*Required action:* Rewrite the text of the items below, changing "REGISTER NOW" to "SIGN UP TODAY" and keeping everything else the same. Leave out the pictures.

▼▼▼

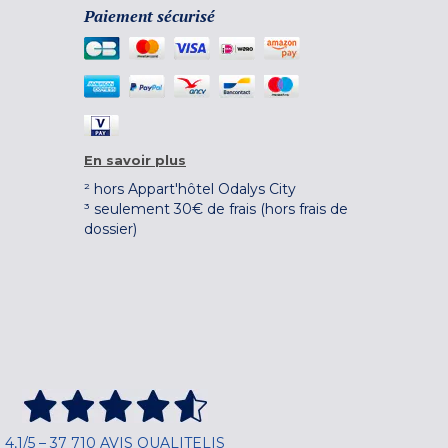
Paiement sécurisé
En savoir plus
² hors Appart'hôtel Odalys City
³ seulement 30€ de frais (hors frais de
dossier)
4,1/5 – 37 710 AVIS QUALITELIS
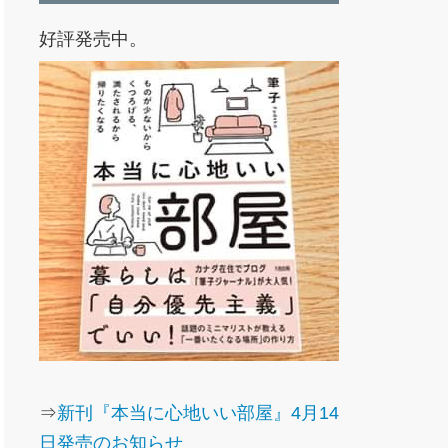
好評発売中。
⇒
新刊『本当に心地いい部屋』4月14
日発売のお知らせ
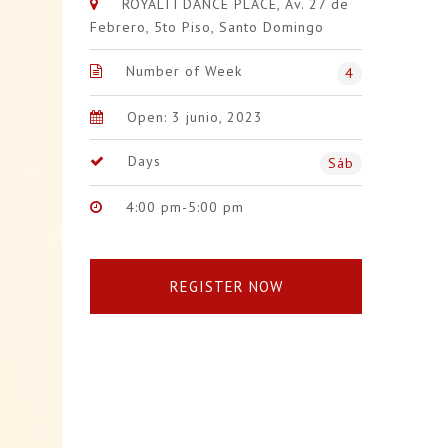
ROYALTI DANCE PLACE, Av. 27 de
Febrero, 5to Piso, Santo Domingo
Number of Week
4
Open: 3 junio, 2023
Days
Sáb
4:00 pm-5:00 pm
REGISTER NOW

▲▲▲

*Solution below:*
Paiement sécurisé
En savoir plus
² hors Appart'hôtel Odalys City
³ seulement 30€ de frais (hors frais de
dossier)
4,1/5 – 37 710 AVIS QUALITELIS
好評発売中。
⇒
新刊『本当に心地いい部屋』4月14
日発売のお知らせ
ROYALTI DANCE PLACE, Av. 27 de
Febrero, 5to Piso, Santo Domingo
Number of Week
4
Open: 3 junio, 2023
Days
Sáb
4:00 pm-5:00 pm
SIGN UP TODAY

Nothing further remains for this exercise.